At the precinct level, registered Democrats attend a precinct caucus to meet and discuss platform and, as in Iowa, elect delegates committed to presidential candidates.
Precinct caucuses have traditionally been held in one location per county. However, based on the record turnout in 2004, precinct caucuses will be held in multiple regional locations in Clark and Washoe counties in 2008.
Delegates elected at the precinct level then attend the county convention where they must run and be elected to be delegates at the state convention. National delegates are elected at the state convention.
• At the precinct level, state law provides for the election of one
delegate per 50 registered Democratic voters in a precinct to go on to
the county level. Delegate
presidential preference selection would be binding.
• At the county level, state law provides for the election of one delegate
per 150 registered Democratic voters in the county to go on to the state
where the national delegates are elected. The proportion of delegates selected to the state and then to the national convention would mirror the percentage
results for presidential candidates at the precinct level.

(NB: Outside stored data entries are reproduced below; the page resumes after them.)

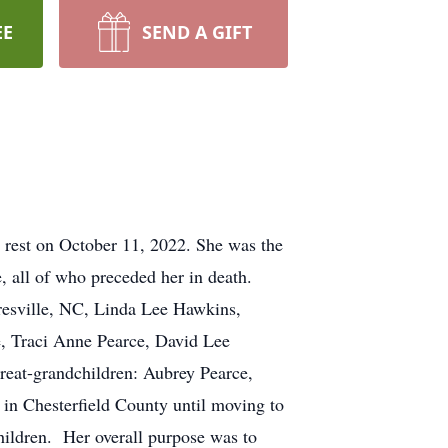
EE
SEND A GIFT
l rest on October 11, 2022. She was the
, all of who preceded her in death.
esville, NC, Linda Lee Hawkins,
e, Traci Anne Pearce, David Lee
great-grandchildren: Aubrey Pearce,
 in Chesterfield County until moving to
ildren. Her overall purpose was to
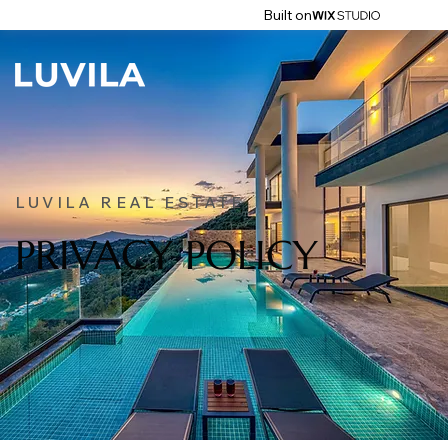
Built on
LUVILA REAL ESTATE
PRIVACY POLICY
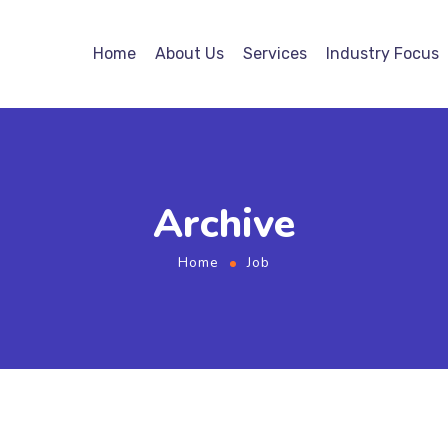
Home
About Us
Services
Industry Focus
Archive
Home
Job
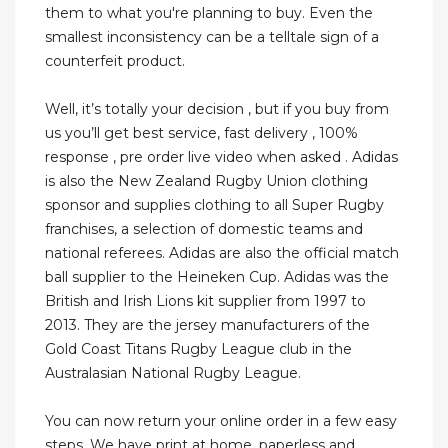
them to what you're planning to buy. Even the
smallest inconsistency can be a telltale sign of a
counterfeit product.
Well, it’s totally your decision , but if you buy from
us you’ll get best service, fast delivery , 100%
response , pre order live video when asked . Adidas
is also the New Zealand Rugby Union clothing
sponsor and supplies clothing to all Super Rugby
franchises, a selection of domestic teams and
national referees. Adidas are also the official match
ball supplier to the Heineken Cup. Adidas was the
British and Irish Lions kit supplier from 1997 to
2013. They are the jersey manufacturers of the
Gold Coast Titans Rugby League club in the
Australasian National Rugby League.
You can now return your online order in a few easy
steps. We have print at home, paperless and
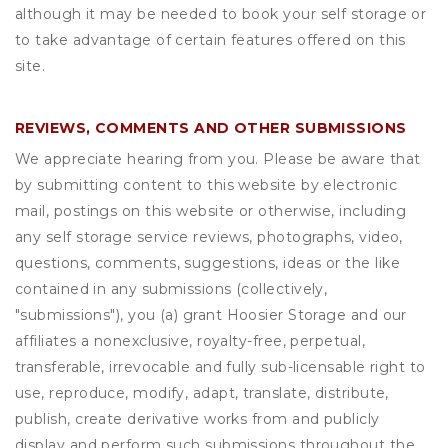
although it may be needed to book your self storage or
to take advantage of certain features offered on this
site.
REVIEWS, COMMENTS AND OTHER SUBMISSIONS
We appreciate hearing from you. Please be aware that
by submitting content to this website by electronic
mail, postings on this website or otherwise, including
any self storage service reviews, photographs, video,
questions, comments, suggestions, ideas or the like
contained in any submissions (collectively,
"submissions"), you (a) grant
Hoosier Storage
and our
affiliates a nonexclusive, royalty-free, perpetual,
transferable, irrevocable and fully sub-licensable right to
use, reproduce, modify, adapt, translate, distribute,
publish, create derivative works from and publicly
display and perform such submissions throughout the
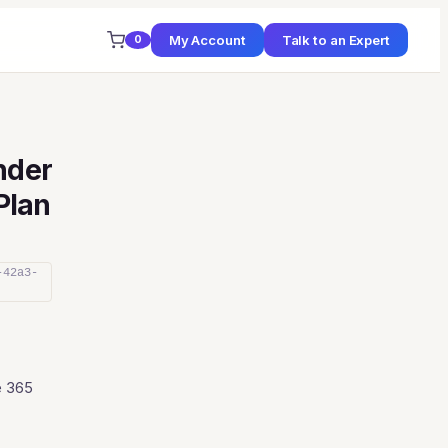
My Account
Talk to an Expert
0
nder
(Plan
-42a3-
e 365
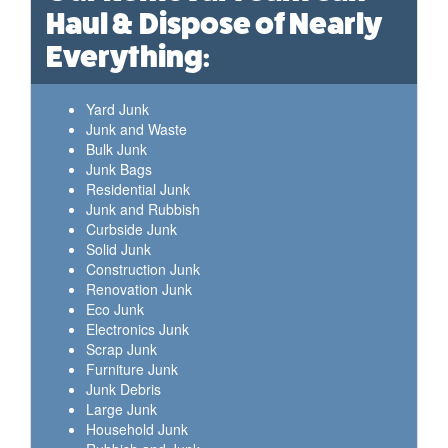
Haul & Dispose of Nearly
Everything:
Yard Junk
Junk and Waste
Bulk Junk
Junk Bags
Residential Junk
Junk and Rubbish
Curbside Junk
Solid Junk
Construction Junk
Renovation Junk
Eco Junk
Electronics Junk
Scrap Junk
Furniture Junk
Junk Debris
Large Junk
Household Junk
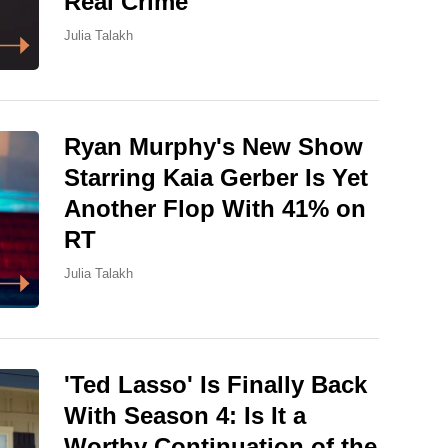
Real Crime
Julia Talakh
Ryan Murphy's New Show
Starring Kaia Gerber Is Yet
Another Flop With 41% on
RT
Julia Talakh
'Ted Lasso' Is Finally Back
With Season 4: Is It a
Worthy Continuation of the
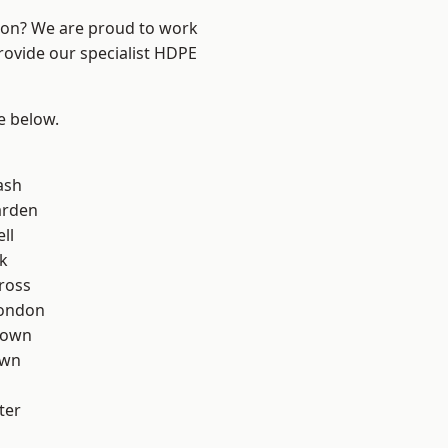
ndon? We are proud to work
rovide our specialist HDPE
ee below.
ash
arden
ll
k
ross
London
Town
own
ter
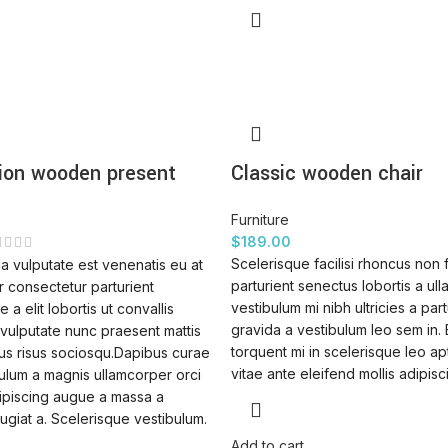
ion wooden present
Classic wooden chair
Furniture
$
189.00
Scelerisque facilisi rhoncus non 
a vulputate est venenatis eu at
parturient senectus lobortis a ul
 consectetur parturient
vestibulum mi nibh ultricies a part
 a elit lobortis ut convallis
gravida a vestibulum leo sem in.
vulputate nunc praesent mattis
torquent mi in scelerisque leo ap
us risus sociosqu.Dapibus curae
vitae ante eleifend mollis adipisc
ulum a magnis ullamcorper orci
dipiscing augue a massa a
ugiat a. Scelerisque vestibulum.
Add to cart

• In 2004, Nevada Democrats sent a total of 32 delegates and four alternates to the national convention.
Historically, by party rules, Nevada’s three-tiered system has been
non-binding until the selection at the state convention. Should Nevada
be selected as an early
caucus, the rules would be changed internally to allow for a binding election of delegates at the precinct level to determine the final proportion of delegates for
each presidential candidate to go to the national convention.
Funding and Implementation:
Should Nevada be selected as a new early caucus state, immediately the state party would:
• Change the precinct caucuses to a binding presidential preference ensuring the proportion of delegates to be selected through other levels of the process
• Hire professional staff to evaluate infrastructure and make immediate recommendations on improvements or investments necessary to ensure a smooth process
• Set up a special account and begin an aggressive fundraising effort to support county parties and underwrite costs
• Begin training county parties on running nationally scrutinized caucuses
Because the precinct caucuses can be paid for with nonfederal funds,
the broad support for Nevada as an early caucus state among key industries
constituencies presents significant funding opportunities.